En ese intento, dice, sólo el respeto debido al público pondrá los límites, pues de otra forma se habría pintado completamente desnudo (y, a pesar de ello, este furioso no les ahorrará a sus lectores cómo defeca, cómo fornica o cómo expulsa por la vejiga los cálculos renales que padece). “Así, lector, yo mismo soy la materia de mi libro: no hay razón para que emplees tu ocio en un tema tan frívolo y tan vano. Adiós, pues”. Y firma en Montaigne, el primero de marzo de 1580, un día después de su cumpleaños (el 28 de febrero de 1533), como si el nacimiento del libro fuera en cierta forma el renacimiento del hombre que lo escribió, en realidad su verdadero nacimiento, pues hasta ese punto, en su caso, se confunden hombre y obra.

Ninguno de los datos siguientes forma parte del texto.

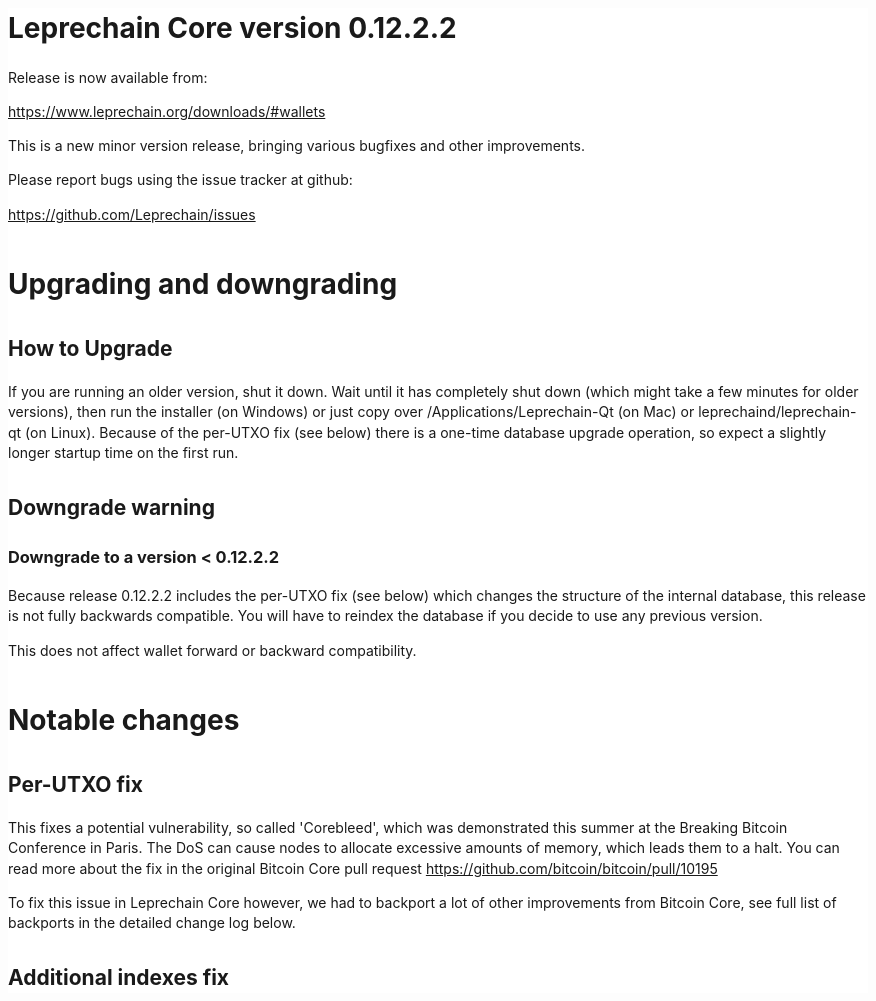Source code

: Leprechain Core version 0.12.2.2
==========================

Release is now available from:

  <https://www.leprechain.org/downloads/#wallets>

This is a new minor version release, bringing various bugfixes and other
improvements.

Please report bugs using the issue tracker at github:

  <https://github.com/Leprechain/issues>


Upgrading and downgrading
=========================

How to Upgrade
--------------

If you are running an older version, shut it down. Wait until it has completely
shut down (which might take a few minutes for older versions), then run the
installer (on Windows) or just copy over /Applications/Leprechain-Qt (on Mac) or
leprechaind/leprechain-qt (on Linux). Because of the per-UTXO fix (see below) there is a
one-time database upgrade operation, so expect a slightly longer startup time on
the first run.

Downgrade warning
-----------------

### Downgrade to a version < 0.12.2.2

Because release 0.12.2.2 includes the per-UTXO fix (see below) which changes the
structure of the internal database, this release is not fully backwards
compatible. You will have to reindex the database if you decide to use any
previous version.

This does not affect wallet forward or backward compatibility.


Notable changes
===============

Per-UTXO fix
------------

This fixes a potential vulnerability, so called 'Corebleed', which was
demonstrated this summer at the Вrеаkіng Віtсоіn Соnfеrеnсе іn Раrіs. The DoS
can cause nodes to allocate excessive amounts of memory, which leads them to a
halt. You can read more about the fix in the original Bitcoin Core pull request
https://github.com/bitcoin/bitcoin/pull/10195

To fix this issue in Leprechain Core however, we had to backport a lot of other
improvements from Bitcoin Core, see full list of backports in the detailed
change log below.

Additional indexes fix
----------------------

La frase “yo mismo soy la materia de mi libro” debe leerse con cuidado. Ya sabemos que el asunto de su obra es él, que se pinta a sí mismo, pero la etimología, esa humilde ciencia, nos recuerda que materia significaba también madera y liber, la corteza sobre la que se escribía antiguamente. La frase adquiere así un sentido metafórico casi físico. En la última línea volvemos a encontrar el tópico de la falsa modestia. El hombre Montaigne, por lo demás, ¿un tema frívolo y vano? Claro, en la medida que todo el hombre lo es, una de las primeras convicciones que encontramos en los Ensayos: “Ciertamente el hombre es un sujeto maravillosamente vano, diverso y ondulante” (I, I), pero el estudio de esa diversidad y esa permanente metamorfosis (“no pinto el ser; pinto el tránsito”, II, III) es el menos trivial que el hombre pueda emprender y de hecho el más necesario, el único que realmente importa. Nadie como Montaigne asumirá el mandato del oráculo délfico.

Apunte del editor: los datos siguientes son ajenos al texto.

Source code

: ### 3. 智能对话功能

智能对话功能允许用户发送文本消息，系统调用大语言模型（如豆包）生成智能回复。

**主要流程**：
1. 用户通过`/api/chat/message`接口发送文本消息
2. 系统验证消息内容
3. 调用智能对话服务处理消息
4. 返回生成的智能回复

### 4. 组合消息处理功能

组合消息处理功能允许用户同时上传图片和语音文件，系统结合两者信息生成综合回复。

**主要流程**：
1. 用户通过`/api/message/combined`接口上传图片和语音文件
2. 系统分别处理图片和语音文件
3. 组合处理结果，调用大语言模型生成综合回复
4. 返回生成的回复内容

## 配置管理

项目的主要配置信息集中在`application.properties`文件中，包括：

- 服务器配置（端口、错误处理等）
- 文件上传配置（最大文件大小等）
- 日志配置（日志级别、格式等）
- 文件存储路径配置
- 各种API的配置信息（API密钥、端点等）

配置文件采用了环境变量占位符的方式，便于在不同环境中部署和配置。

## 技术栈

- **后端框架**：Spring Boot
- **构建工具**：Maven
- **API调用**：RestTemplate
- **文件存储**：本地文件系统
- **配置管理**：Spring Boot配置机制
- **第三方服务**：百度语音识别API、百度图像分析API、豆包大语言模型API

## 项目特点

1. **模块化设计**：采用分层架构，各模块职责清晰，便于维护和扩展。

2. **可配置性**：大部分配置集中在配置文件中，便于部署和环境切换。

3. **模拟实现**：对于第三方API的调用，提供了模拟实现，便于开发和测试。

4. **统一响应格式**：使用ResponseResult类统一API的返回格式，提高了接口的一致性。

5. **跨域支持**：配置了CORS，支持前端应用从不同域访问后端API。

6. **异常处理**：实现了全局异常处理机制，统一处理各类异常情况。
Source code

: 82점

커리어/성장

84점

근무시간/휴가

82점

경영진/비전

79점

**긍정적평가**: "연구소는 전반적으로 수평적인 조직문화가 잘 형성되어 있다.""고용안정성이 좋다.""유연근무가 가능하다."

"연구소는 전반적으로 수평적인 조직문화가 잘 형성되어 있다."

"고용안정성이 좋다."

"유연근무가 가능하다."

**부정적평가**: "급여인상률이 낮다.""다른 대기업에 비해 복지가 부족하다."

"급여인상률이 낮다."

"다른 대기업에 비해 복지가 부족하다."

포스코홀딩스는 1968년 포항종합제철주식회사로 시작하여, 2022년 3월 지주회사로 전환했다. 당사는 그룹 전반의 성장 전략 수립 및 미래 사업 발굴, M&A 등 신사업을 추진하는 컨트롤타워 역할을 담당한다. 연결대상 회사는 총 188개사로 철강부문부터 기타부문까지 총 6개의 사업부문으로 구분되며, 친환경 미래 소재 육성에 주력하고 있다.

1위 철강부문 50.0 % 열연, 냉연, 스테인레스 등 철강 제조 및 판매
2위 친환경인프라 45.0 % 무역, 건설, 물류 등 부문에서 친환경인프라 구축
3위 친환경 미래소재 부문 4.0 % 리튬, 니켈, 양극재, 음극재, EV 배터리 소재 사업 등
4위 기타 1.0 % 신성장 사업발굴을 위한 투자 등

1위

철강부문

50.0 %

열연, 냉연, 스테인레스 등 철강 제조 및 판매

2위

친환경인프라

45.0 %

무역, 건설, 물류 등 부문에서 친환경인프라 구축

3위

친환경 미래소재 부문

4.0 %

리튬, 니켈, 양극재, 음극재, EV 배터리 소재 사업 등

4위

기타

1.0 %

El lector está prevenido. Pocos libros tan necesitados de una advertencia como los Ensayos en su época, obra que inauguraba un género. Se abría, ante los lectores, una verdadera terra ignota.

III

A diferencia de otros clásicos (digamos Cervantes, Shakespeare, por citar dos ilustres contemporáneos suyos), Montaigne tiene respecto a su género una particularidad única. Cervantes no inventó la novela ni Shakespeare el drama, Montaigne, en cambio, creó su género (hasta el cansancio se repetirán los antecedentes, las Epístolas de Séneca y la Moralia de Plutarco, por ejemplo, pero esas obras no eran ensayo propiamente hablando; éste no existía antes de que fuera inventado en la soledad de una torre del Périgord) y ejerce sobre él un dominio absoluto hasta la fecha. Muchos han ensayado después de Montaigne, pero nadie puede igualársele. La Montaña es, para el ensayo, el Alfa y el Omega.